RE: What gives a religion the right to claim their fantasy is correct and the rest false?
November 20, 2016 at 1:39 pm
(November 20, 2016 at 3:46 am)BeeDeePee Wrote:(November 19, 2016 at 10:57 am)vorlon13 Wrote: For the early decades/centuries of Christianity, there wasn't a bible, manual, users guide or website to go check. Word of mouth is how it spread, and congregations were on their own in regards as to how they were going to interpret the 5th, 10th or 20th hand version of the Christ story they heard in their specific village.
This unsystem would guaranty all manner of HIDEOUS and VILE blasphemies and heresies to spread like cancer, and literally no 2 of the early churches would have been hewing to the same actual beliefs, and you're looking at total chaos dogma wise. And since these early churches were populated with unavoidably illiterate congregations who left precious little of a paper trail, or even a simple count of how many of them there were, the true number of Christian denoms would be significantly larger, but even a guess about the actual number would just that, a wild guess.
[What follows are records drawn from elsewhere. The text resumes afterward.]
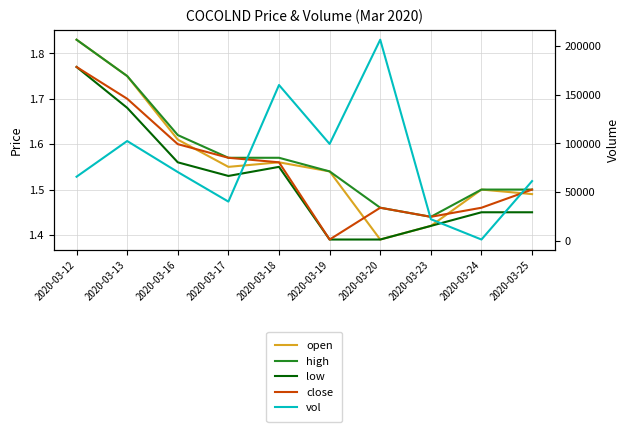

Is it true that high equals 1.4 at 2020-03-23?

True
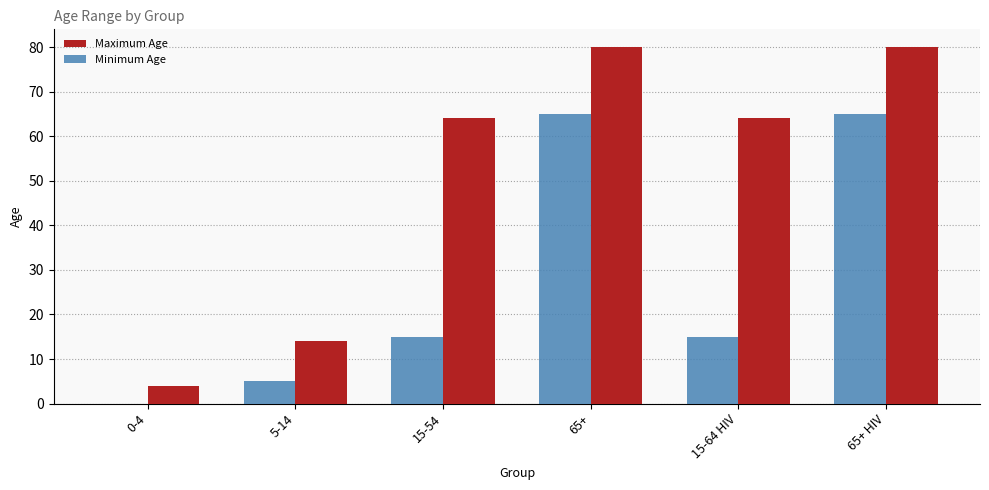

What is the maximum value shown in the chart?

80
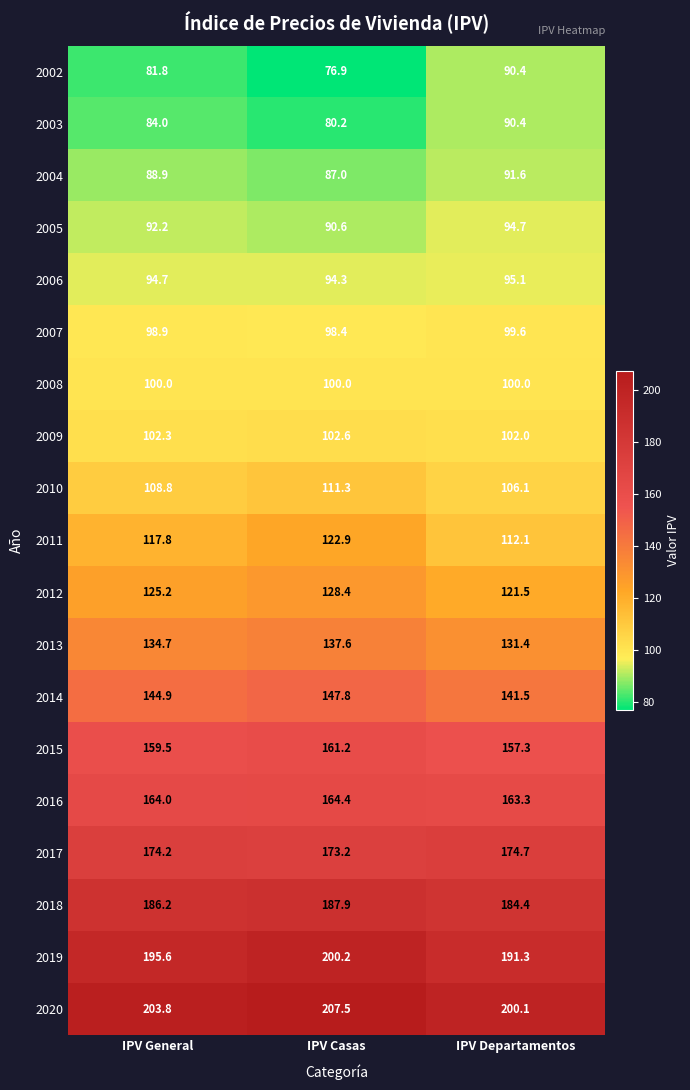

What is the minimum value shown in the chart?

76.9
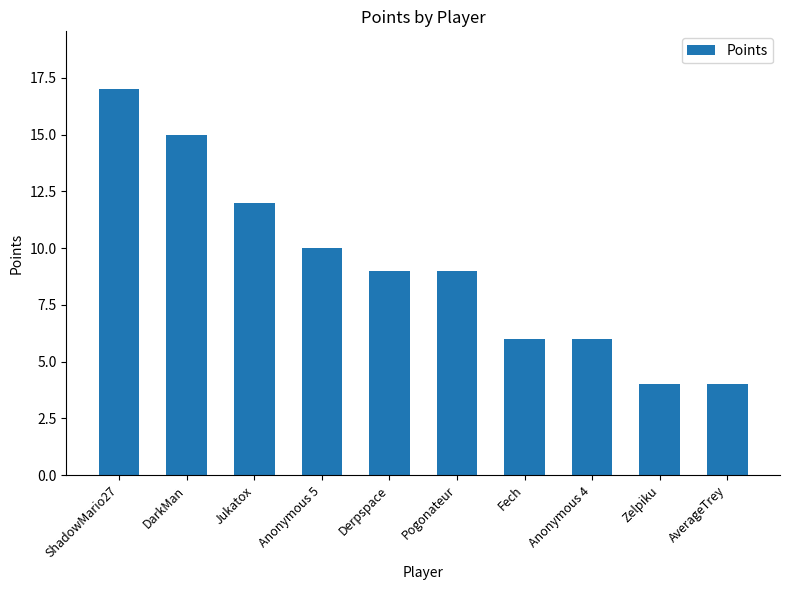

Reading left to right, what are all the values shown in this chart?

17	15	12	10	9	9	6	6	4	4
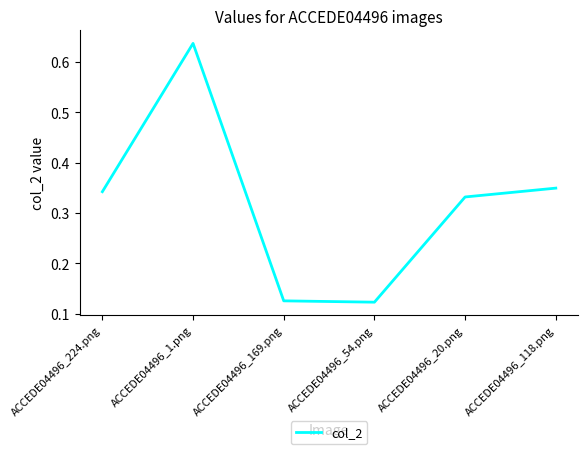

Count the values in the range 0 to 1.

6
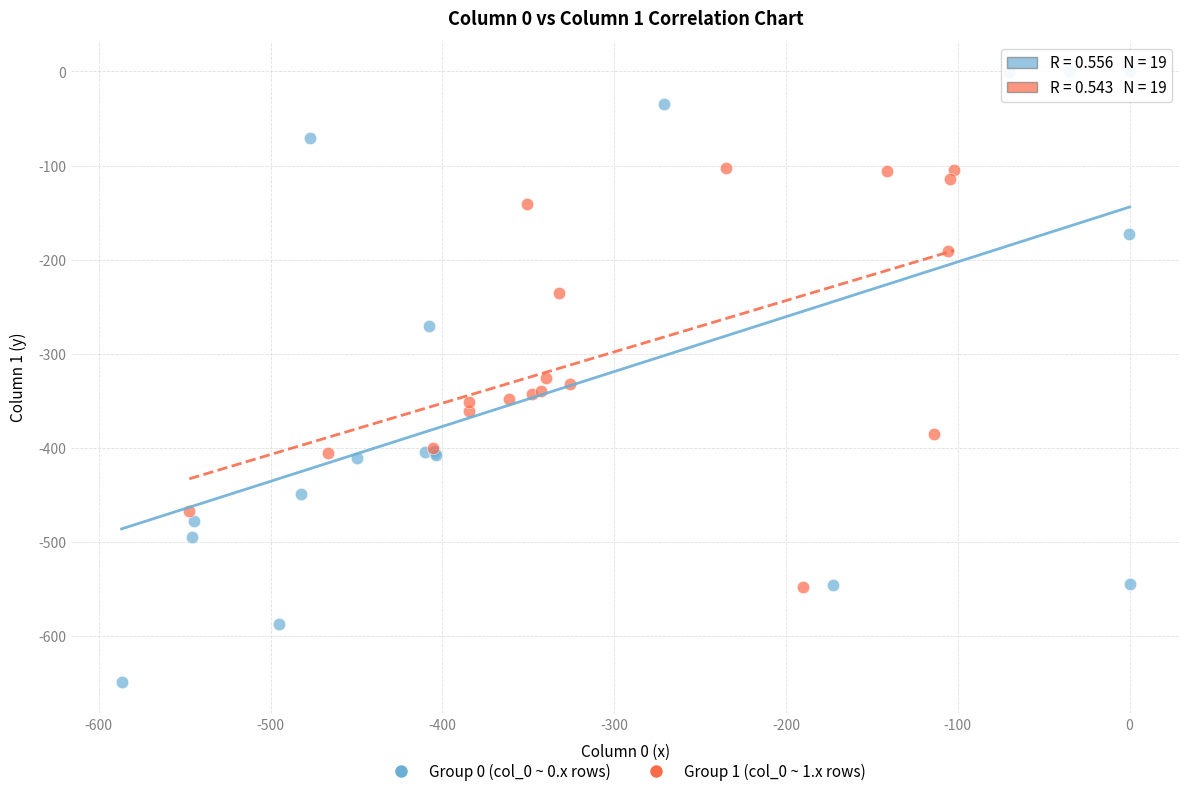

Which series reaches the maximum Y coordinate?

Group 0 (col_0 ~ 0.x rows)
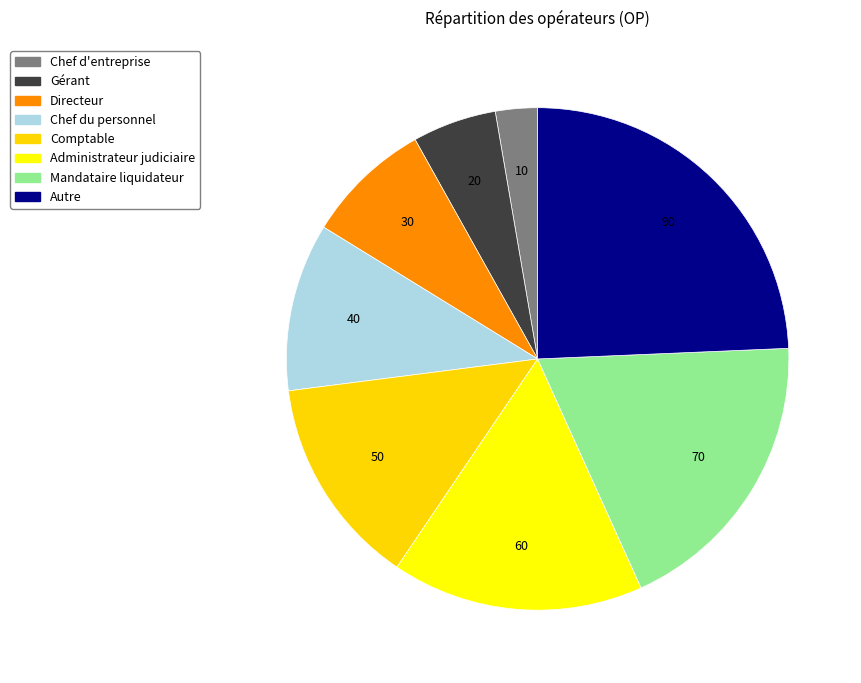

Which slice is the largest?

Autre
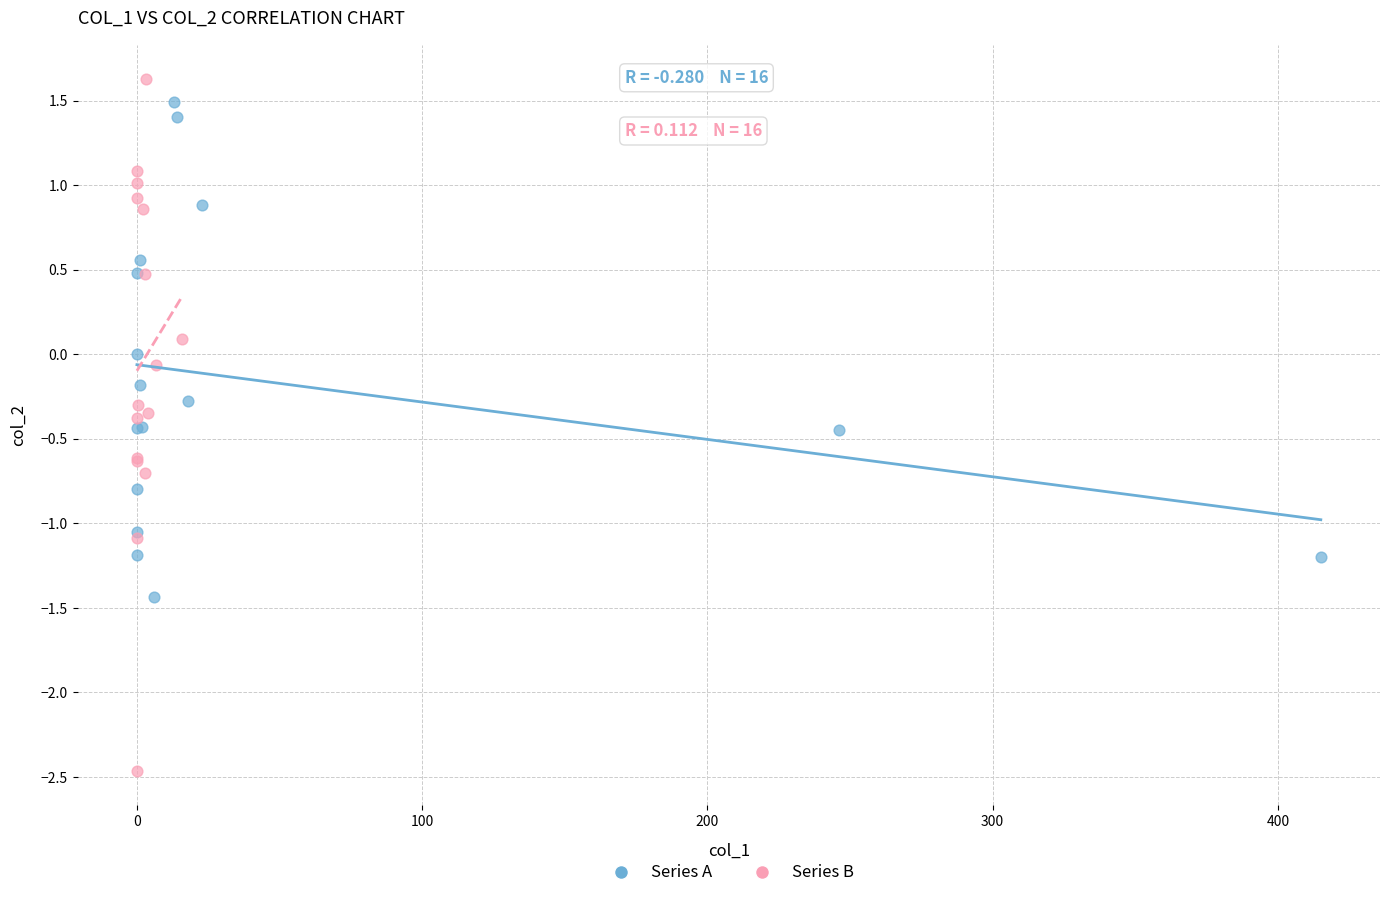

Which series has the largest Y range (max minus min)?

Series B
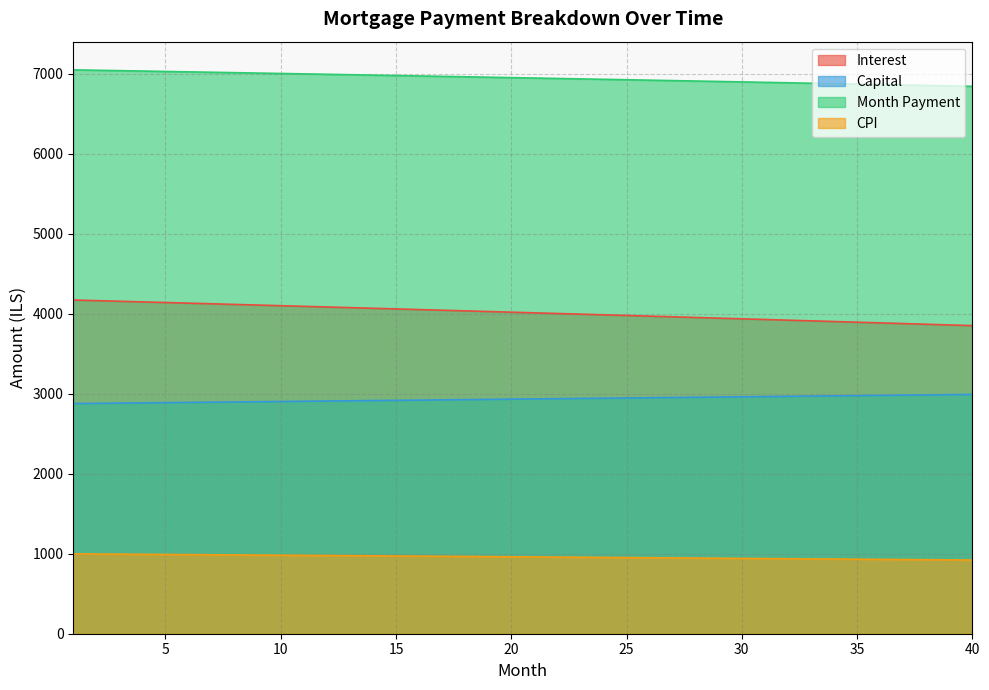

Reading left to right, transcribe all the data shown in this chart.

opening_balance: 1=4170.8	2=4163.0	3=4155.2	4=4147.3	5=4139.4	6=4131.5	7=4123.6	8=4115.6	9=4107.7	10=4099.7	11=4091.7	12=4083.7	13=4075.6	14=4067.5	15=4059.4	16=4051.3	17=4043.2	18=4035.1	19=4026.9	20=4018.7	21=4010.5	22=4002.3	23=3994.0	24=3985.8	25=3977.5	26=3969.2	27=3960.8	28=3952.5	29=3944.1	30=3935.7	31=3927.3	32=3918.9	33=3910.4	34=3901.9	35=3893.4	36=3884.9	37=3876.4	38=3867.8	39=3859.2	40=3850.6
interest: 1=998.1	2=996.2	3=994.4	4=992.5	5=990.6	6=988.7	7=986.8	8=984.9	9=982.9	10=981.0	11=979.1	12=977.2	13=975.2	14=973.3	15=971.4	16=969.4	17=967.5	18=965.5	19=963.5	20=961.6	21=959.6	22=957.6	23=955.6	24=953.6	25=951.6	26=949.6	27=947.6	28=945.6	29=943.6	30=941.6	31=939.6	32=937.6	33=935.5	34=933.5	35=931.5	36=929.4	37=927.4	38=925.3	39=923.2	40=921.2
capital: 1=2876.4	2=2879.3	3=2882.2	4=2885.1	5=2888.0	6=2890.8	7=2893.7	8=2896.6	9=2899.5	10=2902.4	11=2905.3	12=2908.2	13=2911.1	14=2914.1	15=2917.0	16=2919.9	17=2922.8	18=2925.7	19=2928.7	20=2931.6	21=2934.5	22=2937.4	23=2940.4	24=2943.3	25=2946.3	26=2949.2	27=2952.2	28=2955.1	29=2958.1	30=2961.0	31=2964.0	32=2967.0	33=2969.9	34=2972.9	35=2975.9	36=2978.8	37=2981.8	38=2984.8	39=2987.8	40=2990.8
month_payment: 1=7047.3	2=7042.3	3=7037.4	4=7032.4	5=7027.4	6=7022.4	7=7017.3	8=7012.3	9=7007.2	10=7002.1	11=6997.0	12=6991.9	13=6986.8	14=6981.6	15=6976.4	16=6971.2	17=6966.0	18=6960.8	19=6955.6	20=6950.3	21=6945.0	22=6939.7	23=6934.4	24=6929.1	25=6923.7	26=6918.4	27=6913.0	28=6907.6	29=6902.2	30=6896.7	31=6891.3	32=6885.8	33=6880.3	34=6874.8	35=6869.3	36=6863.8	37=6858.2	38=6852.6	39=6847.0	40=6841.4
Though your assertion regarding diversity in the Early Christianity and non-existence of the canonical list of scriptures is evidently true, it stays unrelated to the argument I raised above.
It doesn't matter how diverse Early Christianity was, or what subjects they (dis)agreed upon. What matters is that almost every christian-based religion today accepts the Bible as divinely inspired book. That supposedly divinely inspired book tells us explicitly that the Church was established in the 1st century AD, as well as that its existence would prolong until the Second Coming (though this interpretation might not be perfectly true from ecclesiological standpoint of many traditional churches [e.g. Roman Catholic, Eastern Orthodox, etc.], it provides a necessary and sufficient basis for our discussion here, and is evident from the text itself).
Therefore, the argument in a form of syllogism goes as follows:
P1: genuine Christian church exists from the 1st century AD (X) and will last until the Second Coming (Y).
P2: most of the 70,000+ christian-based religions don't exist from the 1st century AD.
C: most of the 70,000+ christian-based religions don't possess at least one conceptually necessary property (X) that genuine Christian church possesses according to the Bible.
Or, regarding the n existing churches in the 1st century AD:
P1: genuine Christian church exists from the 1st century AD (X) and will last until the Second Coming (Y).
P2: most of the n existing churches in the 1st century AD don't exist today.
C: most of the n existing churches in the 1st century don't possess one conceptually necessary property (Y) that genuine Christian church possesses according to the Bible.
It goes without saying that this is no evidence of any sort, since the first premise is dependent upon one's willingness to accept the Bible as divinely inspired book. This argument works specifically under the assumption that one accepts said claim, either truly or for the purpose of debate. Thus, though my conclusions are by all means logically valid, they are not necessarily true.
God gave His Word for no other reason than it would be kept.
Don't overthink this.
The granting of a pardon is an imputation of guilt, and the acceptance a confession of it.